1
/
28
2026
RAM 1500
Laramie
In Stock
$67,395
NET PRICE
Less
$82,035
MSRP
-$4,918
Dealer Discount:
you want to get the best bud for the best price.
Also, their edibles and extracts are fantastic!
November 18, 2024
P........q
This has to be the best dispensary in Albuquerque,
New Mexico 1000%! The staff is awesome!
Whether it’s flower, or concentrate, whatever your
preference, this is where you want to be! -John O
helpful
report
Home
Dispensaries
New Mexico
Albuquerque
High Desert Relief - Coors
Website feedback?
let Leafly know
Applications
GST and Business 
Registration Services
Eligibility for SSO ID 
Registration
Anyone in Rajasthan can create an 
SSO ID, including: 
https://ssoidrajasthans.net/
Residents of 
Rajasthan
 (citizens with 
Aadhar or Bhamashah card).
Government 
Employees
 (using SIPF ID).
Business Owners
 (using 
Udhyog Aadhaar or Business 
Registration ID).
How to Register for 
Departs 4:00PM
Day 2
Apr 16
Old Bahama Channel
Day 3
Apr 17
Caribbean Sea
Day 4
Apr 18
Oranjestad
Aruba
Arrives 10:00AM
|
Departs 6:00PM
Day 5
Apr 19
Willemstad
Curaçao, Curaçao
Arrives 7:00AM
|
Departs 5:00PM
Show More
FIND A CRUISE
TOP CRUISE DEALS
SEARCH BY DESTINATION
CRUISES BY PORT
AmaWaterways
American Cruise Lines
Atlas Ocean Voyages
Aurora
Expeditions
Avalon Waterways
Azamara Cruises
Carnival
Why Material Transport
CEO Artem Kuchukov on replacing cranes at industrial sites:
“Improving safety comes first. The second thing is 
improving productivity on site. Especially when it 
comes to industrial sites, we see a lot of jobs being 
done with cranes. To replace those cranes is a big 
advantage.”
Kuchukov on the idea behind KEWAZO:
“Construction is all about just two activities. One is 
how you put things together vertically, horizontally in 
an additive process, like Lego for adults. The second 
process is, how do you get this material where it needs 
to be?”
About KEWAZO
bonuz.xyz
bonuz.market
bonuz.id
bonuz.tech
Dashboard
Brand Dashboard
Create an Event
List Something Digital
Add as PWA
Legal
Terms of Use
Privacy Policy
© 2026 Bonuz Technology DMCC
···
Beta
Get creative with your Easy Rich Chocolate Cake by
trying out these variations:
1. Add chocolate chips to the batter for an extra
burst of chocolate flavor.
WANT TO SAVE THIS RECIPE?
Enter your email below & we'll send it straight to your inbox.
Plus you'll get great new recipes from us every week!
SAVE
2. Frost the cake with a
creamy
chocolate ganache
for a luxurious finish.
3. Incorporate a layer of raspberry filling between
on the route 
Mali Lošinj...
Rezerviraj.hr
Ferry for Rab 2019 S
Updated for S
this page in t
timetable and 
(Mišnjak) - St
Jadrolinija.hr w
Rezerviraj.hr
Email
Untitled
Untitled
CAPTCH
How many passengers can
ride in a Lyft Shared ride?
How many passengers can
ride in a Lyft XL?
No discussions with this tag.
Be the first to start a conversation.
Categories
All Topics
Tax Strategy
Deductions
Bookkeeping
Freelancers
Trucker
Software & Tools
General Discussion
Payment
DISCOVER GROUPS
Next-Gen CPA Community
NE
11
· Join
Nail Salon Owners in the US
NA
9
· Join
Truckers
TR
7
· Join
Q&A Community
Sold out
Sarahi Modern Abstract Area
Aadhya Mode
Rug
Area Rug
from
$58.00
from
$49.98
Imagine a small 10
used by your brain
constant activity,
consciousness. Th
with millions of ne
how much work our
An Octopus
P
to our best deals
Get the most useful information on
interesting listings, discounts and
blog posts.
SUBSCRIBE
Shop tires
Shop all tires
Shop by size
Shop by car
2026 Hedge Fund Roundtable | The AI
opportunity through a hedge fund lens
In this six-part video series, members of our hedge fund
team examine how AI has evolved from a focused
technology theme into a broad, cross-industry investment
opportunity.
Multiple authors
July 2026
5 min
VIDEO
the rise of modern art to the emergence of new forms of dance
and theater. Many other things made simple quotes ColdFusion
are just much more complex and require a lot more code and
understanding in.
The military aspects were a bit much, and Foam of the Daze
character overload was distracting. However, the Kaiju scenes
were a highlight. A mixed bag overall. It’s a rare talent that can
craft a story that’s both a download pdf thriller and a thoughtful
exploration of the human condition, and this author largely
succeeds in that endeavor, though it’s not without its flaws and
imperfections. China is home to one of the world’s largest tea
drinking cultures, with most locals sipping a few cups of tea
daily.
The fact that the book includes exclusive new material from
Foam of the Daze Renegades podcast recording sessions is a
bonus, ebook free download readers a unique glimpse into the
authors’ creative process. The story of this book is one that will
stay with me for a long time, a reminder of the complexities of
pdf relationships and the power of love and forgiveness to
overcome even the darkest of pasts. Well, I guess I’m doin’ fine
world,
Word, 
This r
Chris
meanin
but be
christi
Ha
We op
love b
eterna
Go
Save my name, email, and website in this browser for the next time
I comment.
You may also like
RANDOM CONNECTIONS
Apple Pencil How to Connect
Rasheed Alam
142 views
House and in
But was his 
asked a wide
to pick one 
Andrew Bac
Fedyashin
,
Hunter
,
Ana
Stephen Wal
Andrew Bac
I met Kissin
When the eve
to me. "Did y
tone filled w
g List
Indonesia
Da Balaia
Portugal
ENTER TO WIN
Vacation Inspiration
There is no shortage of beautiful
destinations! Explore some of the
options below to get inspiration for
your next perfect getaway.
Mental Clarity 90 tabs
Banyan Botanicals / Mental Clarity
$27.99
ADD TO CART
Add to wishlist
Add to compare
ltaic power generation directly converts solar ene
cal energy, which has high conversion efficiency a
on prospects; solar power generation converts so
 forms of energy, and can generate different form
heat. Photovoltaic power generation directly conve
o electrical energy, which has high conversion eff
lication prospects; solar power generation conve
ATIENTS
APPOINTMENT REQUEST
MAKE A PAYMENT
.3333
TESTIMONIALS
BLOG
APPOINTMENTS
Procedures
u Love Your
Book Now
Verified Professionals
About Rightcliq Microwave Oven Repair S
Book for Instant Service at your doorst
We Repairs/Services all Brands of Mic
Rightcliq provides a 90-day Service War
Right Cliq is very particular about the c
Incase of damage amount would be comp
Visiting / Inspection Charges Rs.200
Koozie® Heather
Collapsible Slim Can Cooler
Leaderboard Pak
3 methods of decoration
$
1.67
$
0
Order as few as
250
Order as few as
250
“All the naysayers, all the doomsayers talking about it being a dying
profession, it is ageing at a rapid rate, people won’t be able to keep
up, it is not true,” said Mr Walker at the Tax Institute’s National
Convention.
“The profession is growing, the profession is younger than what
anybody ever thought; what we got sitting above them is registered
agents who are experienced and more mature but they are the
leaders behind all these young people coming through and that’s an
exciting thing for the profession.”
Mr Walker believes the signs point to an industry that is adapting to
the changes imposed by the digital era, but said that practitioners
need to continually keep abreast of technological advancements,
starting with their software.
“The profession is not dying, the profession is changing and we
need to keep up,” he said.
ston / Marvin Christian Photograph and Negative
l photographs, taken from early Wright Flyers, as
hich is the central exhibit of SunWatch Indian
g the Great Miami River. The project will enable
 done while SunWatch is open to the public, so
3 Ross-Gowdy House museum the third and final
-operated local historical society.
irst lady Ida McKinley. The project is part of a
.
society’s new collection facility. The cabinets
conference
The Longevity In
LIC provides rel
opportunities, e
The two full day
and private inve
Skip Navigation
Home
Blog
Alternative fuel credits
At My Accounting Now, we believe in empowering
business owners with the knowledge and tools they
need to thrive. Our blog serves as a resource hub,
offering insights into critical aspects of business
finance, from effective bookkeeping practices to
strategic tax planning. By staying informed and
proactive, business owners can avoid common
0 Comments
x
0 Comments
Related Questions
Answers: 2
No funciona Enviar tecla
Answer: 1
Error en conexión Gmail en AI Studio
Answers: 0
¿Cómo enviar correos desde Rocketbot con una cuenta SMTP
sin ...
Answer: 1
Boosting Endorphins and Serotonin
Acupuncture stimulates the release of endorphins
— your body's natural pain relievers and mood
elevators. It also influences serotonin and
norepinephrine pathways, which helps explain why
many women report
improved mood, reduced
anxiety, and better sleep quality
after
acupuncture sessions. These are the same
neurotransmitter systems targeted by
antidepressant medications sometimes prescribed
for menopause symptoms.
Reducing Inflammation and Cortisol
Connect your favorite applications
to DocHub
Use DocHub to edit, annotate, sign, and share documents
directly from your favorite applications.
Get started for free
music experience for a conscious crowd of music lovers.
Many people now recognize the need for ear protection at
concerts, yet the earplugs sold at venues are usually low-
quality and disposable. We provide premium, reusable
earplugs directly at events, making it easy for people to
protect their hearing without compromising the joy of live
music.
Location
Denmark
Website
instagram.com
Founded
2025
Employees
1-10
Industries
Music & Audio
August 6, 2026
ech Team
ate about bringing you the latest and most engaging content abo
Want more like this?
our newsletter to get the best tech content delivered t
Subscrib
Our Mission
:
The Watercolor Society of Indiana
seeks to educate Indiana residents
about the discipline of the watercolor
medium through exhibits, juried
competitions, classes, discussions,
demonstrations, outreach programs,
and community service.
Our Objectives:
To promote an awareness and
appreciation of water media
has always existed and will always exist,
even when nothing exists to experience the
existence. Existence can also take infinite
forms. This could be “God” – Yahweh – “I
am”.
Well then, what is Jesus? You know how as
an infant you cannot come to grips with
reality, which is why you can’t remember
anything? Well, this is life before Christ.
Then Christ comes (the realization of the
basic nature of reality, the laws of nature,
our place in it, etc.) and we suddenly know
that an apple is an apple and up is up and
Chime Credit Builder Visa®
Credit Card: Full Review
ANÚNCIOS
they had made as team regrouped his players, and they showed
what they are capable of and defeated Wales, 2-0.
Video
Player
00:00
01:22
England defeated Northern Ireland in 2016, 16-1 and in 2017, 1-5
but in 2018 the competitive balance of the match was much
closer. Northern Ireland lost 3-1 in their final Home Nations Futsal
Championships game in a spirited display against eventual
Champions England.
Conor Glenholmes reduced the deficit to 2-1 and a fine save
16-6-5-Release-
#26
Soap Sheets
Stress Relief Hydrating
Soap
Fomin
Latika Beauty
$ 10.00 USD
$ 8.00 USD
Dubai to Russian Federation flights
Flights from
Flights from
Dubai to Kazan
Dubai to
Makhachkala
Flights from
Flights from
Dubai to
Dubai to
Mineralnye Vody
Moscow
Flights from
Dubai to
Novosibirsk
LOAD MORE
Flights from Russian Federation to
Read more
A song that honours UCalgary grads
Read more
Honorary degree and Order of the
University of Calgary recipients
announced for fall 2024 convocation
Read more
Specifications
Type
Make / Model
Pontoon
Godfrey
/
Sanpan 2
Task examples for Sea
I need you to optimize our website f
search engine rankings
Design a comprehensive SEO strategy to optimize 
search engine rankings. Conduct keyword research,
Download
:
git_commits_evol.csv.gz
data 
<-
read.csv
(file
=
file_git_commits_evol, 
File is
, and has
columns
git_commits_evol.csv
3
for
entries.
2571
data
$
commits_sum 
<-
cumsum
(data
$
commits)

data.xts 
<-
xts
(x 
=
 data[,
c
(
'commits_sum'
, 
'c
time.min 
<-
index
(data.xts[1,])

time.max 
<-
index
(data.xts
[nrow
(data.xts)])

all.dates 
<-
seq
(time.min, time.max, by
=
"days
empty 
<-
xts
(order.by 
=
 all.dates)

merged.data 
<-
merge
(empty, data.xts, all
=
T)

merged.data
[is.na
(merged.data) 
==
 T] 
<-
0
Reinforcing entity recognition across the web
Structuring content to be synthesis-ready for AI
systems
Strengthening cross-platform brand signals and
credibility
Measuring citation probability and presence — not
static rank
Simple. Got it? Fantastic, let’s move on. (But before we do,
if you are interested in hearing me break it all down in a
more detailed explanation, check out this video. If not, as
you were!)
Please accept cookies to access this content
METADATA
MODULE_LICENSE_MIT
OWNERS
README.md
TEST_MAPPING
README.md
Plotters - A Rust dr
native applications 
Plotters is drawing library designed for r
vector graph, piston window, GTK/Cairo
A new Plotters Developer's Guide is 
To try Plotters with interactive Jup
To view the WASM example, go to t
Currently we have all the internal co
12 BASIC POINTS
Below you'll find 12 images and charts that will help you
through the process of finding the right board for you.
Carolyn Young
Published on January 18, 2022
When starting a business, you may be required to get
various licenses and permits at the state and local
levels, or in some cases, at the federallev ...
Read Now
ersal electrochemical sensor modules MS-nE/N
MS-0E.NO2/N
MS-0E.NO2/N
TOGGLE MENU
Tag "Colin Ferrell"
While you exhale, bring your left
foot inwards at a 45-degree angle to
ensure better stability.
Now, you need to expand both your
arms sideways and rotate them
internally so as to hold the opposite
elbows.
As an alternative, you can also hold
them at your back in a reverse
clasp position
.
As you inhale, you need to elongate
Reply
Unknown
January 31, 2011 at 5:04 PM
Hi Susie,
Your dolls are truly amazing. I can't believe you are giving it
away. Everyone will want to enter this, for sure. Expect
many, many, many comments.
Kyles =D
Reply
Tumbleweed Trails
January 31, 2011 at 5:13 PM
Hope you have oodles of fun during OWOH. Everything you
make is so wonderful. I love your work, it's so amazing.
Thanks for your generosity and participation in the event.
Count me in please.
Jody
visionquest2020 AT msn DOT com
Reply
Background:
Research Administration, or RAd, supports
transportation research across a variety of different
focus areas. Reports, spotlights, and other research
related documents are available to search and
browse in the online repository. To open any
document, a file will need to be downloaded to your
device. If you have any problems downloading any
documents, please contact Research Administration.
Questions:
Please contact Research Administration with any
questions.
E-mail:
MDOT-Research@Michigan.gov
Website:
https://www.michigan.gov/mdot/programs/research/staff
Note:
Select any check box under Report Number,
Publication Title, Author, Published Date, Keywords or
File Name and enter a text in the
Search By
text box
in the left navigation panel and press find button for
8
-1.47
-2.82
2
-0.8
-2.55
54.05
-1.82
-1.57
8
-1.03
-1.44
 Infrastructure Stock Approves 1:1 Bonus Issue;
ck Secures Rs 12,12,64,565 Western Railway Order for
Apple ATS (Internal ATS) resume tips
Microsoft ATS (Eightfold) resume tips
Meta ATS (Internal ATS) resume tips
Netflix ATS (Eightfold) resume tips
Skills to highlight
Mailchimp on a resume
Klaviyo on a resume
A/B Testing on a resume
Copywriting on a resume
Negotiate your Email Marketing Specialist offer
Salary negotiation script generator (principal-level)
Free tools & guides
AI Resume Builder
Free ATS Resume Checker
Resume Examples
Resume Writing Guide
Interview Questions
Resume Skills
^^^^
Look through the entries above and work out how many lines contain the string "both". Give that number alone.

2